Pudeur. Mais pour aider ces élèves, encore faut-il connaître leur situation. Thierry vient de passer son bac à Créteil. Sa mère, ses frères et soeurs sont ici : depuis ses dix-huit ans, il a basculé dans l'illégalité. «Je ne voulais pas en parler. A l'école, c'est un sujet de moqueries ou une insulte. On dit : "espèce de sans-papiers."» Les enseignants doivent vaincre cette pudeur. Monique, professeure dans un lycée à Massy : «Des élèves viennent me voir parce qu'ils ont appris que je suis à la Ligue des droits de l'homme. Mais il faut parler tout bas. Ils me demandent de ne pas le dire aux autres.» Dans son établissement, trois élèves se sont manifestés : un Turc, une Camerounaise et un Malien. A Saint-Denis, au lycée Suger, on a comptabilisé quatre cas.«L'une est béninoise, explique Marisa une enseignante, elle vit en France depuis quatre ans, et veut être infirmière. Elle n'a pas de papiers, c'était mon élève et je ne le savais pas.»
Quand les adolescents souvent sans parents en France osent se faire connaître, ils ne restent pas seuls longtemps.

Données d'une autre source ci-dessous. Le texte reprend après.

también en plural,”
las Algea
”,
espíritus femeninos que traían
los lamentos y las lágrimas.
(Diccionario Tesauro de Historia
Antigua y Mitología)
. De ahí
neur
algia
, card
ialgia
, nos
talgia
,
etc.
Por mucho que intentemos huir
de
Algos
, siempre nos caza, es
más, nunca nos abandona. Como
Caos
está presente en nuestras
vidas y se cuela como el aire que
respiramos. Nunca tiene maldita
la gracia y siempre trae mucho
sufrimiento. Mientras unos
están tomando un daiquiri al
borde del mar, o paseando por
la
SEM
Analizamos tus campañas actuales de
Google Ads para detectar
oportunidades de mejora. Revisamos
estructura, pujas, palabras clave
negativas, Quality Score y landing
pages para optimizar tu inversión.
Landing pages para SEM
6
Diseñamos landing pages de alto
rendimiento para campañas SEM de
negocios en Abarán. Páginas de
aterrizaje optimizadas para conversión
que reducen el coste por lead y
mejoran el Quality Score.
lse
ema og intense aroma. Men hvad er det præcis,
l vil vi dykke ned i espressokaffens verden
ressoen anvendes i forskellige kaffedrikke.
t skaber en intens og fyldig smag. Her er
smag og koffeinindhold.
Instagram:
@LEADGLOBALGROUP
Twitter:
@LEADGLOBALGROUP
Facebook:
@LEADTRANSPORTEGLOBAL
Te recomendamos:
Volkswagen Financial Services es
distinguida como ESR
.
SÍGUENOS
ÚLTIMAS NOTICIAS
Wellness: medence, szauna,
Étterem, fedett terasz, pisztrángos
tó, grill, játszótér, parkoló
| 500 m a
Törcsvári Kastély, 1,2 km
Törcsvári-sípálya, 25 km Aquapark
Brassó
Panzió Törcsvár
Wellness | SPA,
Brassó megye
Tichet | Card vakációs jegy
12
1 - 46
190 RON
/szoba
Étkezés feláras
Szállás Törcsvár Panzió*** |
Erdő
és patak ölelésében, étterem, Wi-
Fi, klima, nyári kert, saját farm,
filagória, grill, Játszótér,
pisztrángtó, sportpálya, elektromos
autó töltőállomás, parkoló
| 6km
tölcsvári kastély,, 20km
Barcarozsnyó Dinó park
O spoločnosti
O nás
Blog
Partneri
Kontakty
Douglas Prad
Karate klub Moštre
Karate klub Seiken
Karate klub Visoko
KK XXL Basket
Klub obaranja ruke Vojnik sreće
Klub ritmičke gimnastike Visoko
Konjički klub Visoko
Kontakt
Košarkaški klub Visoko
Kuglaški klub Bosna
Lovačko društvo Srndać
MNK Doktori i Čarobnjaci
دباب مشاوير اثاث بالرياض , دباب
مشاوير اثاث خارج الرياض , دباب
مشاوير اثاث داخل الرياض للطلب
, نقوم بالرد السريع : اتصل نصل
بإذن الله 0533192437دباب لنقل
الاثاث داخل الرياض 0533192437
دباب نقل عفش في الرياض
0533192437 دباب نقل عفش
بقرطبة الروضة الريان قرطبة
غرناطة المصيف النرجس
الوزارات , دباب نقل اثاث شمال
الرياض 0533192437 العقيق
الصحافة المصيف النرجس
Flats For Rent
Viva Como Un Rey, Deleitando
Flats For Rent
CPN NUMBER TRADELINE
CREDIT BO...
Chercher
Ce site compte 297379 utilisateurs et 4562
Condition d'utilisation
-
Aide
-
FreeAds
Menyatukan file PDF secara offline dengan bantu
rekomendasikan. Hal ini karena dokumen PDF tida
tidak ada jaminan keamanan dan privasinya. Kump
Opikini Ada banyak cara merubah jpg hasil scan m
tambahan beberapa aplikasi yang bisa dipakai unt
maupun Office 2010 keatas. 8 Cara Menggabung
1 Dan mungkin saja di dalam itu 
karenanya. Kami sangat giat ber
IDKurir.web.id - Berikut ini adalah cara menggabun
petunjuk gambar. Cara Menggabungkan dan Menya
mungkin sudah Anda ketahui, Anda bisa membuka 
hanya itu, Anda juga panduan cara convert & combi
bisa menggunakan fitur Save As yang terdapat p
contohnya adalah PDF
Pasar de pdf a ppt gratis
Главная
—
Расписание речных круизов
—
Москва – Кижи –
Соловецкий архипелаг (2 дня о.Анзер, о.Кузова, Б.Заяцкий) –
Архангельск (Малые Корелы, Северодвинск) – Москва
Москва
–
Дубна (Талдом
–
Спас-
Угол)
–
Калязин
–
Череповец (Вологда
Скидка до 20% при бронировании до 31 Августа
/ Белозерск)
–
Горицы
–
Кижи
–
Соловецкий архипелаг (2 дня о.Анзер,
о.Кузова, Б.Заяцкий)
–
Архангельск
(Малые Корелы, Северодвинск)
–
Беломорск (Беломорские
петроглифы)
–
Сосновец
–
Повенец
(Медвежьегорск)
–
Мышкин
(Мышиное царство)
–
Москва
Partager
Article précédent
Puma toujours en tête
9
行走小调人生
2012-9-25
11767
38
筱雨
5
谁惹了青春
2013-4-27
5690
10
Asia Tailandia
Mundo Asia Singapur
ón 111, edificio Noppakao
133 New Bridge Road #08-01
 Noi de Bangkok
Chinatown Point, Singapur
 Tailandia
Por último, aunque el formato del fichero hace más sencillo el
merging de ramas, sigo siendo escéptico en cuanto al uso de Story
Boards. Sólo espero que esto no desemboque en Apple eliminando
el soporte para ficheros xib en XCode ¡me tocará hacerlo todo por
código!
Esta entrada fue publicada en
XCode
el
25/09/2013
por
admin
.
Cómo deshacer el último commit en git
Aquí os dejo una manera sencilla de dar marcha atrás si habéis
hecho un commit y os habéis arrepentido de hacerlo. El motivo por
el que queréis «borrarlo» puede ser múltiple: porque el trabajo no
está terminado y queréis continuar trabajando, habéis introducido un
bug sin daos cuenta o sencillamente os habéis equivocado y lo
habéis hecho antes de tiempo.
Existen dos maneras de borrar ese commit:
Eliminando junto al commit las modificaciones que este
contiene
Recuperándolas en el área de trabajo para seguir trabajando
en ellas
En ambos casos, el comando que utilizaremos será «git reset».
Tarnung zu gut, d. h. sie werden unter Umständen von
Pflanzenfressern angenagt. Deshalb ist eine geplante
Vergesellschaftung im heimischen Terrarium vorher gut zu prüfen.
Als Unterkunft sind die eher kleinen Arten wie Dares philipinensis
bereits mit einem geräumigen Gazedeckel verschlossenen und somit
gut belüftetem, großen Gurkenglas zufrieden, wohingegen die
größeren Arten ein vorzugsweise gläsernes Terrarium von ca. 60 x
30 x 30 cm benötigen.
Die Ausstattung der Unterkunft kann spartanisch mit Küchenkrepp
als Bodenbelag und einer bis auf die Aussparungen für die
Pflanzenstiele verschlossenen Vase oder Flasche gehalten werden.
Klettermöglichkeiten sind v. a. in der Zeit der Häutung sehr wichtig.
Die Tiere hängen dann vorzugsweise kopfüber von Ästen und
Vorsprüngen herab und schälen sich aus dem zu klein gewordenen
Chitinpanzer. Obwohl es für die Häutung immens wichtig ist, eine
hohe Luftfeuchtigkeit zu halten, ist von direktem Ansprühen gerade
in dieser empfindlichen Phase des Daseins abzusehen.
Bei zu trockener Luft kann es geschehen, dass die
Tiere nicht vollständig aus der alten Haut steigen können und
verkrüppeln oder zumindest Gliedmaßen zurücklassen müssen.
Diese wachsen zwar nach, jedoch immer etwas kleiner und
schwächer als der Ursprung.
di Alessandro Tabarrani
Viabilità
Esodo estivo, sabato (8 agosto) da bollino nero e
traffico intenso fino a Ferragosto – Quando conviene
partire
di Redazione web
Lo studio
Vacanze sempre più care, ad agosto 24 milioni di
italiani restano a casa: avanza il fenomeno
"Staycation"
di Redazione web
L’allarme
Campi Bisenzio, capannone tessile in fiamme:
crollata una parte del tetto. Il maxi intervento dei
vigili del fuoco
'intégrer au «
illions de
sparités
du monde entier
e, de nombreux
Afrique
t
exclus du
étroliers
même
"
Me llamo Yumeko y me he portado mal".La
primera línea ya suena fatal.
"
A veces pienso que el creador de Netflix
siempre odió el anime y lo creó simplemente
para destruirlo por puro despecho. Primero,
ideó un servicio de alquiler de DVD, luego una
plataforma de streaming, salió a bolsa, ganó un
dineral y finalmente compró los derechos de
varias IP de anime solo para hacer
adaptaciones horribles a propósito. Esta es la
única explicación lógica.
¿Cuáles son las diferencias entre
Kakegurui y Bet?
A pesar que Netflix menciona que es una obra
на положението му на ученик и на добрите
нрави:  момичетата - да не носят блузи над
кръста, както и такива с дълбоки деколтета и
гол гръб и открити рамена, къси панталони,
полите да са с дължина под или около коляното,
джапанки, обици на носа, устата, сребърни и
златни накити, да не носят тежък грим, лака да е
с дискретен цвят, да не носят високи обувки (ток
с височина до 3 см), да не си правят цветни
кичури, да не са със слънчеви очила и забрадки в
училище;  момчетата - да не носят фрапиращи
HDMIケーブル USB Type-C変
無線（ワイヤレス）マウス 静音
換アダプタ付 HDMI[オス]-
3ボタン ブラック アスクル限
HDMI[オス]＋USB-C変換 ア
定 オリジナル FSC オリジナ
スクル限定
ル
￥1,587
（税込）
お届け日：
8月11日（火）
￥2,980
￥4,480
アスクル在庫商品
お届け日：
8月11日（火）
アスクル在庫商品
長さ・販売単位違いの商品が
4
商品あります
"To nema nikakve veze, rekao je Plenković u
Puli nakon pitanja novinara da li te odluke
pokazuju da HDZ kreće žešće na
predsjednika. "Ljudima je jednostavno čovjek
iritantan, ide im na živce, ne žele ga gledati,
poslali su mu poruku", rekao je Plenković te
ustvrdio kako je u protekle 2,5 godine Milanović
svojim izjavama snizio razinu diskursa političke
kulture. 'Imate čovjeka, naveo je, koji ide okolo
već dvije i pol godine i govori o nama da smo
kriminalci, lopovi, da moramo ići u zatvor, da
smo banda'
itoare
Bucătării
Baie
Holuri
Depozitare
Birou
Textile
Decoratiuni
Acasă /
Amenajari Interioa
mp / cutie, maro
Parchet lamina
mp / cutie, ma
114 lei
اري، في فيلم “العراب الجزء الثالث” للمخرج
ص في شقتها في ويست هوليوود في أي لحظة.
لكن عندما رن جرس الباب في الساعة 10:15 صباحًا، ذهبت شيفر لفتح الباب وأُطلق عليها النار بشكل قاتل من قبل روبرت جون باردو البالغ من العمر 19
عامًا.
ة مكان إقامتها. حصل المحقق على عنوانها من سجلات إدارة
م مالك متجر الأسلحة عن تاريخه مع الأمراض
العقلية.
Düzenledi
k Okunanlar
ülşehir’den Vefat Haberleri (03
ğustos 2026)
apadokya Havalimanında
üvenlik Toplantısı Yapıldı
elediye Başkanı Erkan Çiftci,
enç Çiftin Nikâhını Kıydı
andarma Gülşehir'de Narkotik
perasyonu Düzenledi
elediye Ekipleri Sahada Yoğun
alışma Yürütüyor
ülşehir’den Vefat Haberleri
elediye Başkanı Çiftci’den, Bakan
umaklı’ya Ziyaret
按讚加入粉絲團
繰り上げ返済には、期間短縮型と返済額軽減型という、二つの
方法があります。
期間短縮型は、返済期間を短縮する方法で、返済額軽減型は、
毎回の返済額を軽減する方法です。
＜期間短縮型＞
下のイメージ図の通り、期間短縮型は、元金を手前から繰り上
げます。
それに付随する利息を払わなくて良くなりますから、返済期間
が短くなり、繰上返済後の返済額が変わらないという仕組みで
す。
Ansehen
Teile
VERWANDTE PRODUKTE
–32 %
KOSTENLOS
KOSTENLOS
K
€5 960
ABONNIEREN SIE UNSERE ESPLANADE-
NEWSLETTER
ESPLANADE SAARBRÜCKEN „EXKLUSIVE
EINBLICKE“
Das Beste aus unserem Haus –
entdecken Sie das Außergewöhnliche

La solidarité s'installe vite. A Châtenay-Malabry, le lycée Jean-Jaurès s'est mis en branle pour Gladys, haïtienne et Sandrina, angolaise. Et a obtenu pour elles deux titres de séjour étudiant. Dans le Val-de-Marne, une pétition pour Ramata, lycéenne malienne à Charenton et Leopoldo, un Chilien scolarisé à Choisy-le-Roi, a rassemblé 1 500 signatures. Des cartes postales avec la photo des deux sans-papiers ont été éditées par le lycée. Tous les deux ont finalement arraché un titre de séjour. Le collectif Education sans frontières constitué cette semaine incite les jeunes à sortir de l'ombre et les enseignants à organiser des veilles. «Il faut qu'à la rentrée dans chaque établissement, une équipe d'enseignants se dise prête à aider», insiste Richard Moyon.
Cette année, la mobilisation a gagné les écoles maternelles et primaires. Un matin, à Paris, Ramzan n'est pas venu à l'école. Ni le lendemain. Ni le jour d'après. Ses parents, convoqués à la préfecture ont préféré disparaître. Dans le même groupe scolaire du XIIe arrondissement, les instituteurs ont alors découvert que d'autres enfants, eux aussi tchétchènes, risquaient également d'être renvoyés de France avec leur famille. Depuis, les parents ont organisé un débat sur la Tchétchénie , tenu des réunions hebdomadaires, correspondu par mail, envoyé des courriers officiels. Ils ont créé un site web, et rassemblé 1 700 euros en un mois pour payer un avocat.
Education civique. Ce n'est pas un cas isolé. A Nantes, des parents ont occupé plusieurs écoles primaires, et comptabilisé 135 écoliers menacés. Au Havre, la mobilisation est partie samedi dernier de l'école élémentaire où sont scolarisés trois enfants angolais, à l'annonce de l'arrêté de reconduite à la frontière délivré à l'encontre du père. «J'enseigne aux enfants l'éducation civique et les droits de l'homme, alors ils ne comprennent pas», dit l'instituteur Marc Girard. Personne ne connaissait la situation de la famille. Depuis, des banderoles de protestation ont été étalées sur les murs de l'école, et des messages de soutien écrits par les enfants, punaisés sur des panneaux.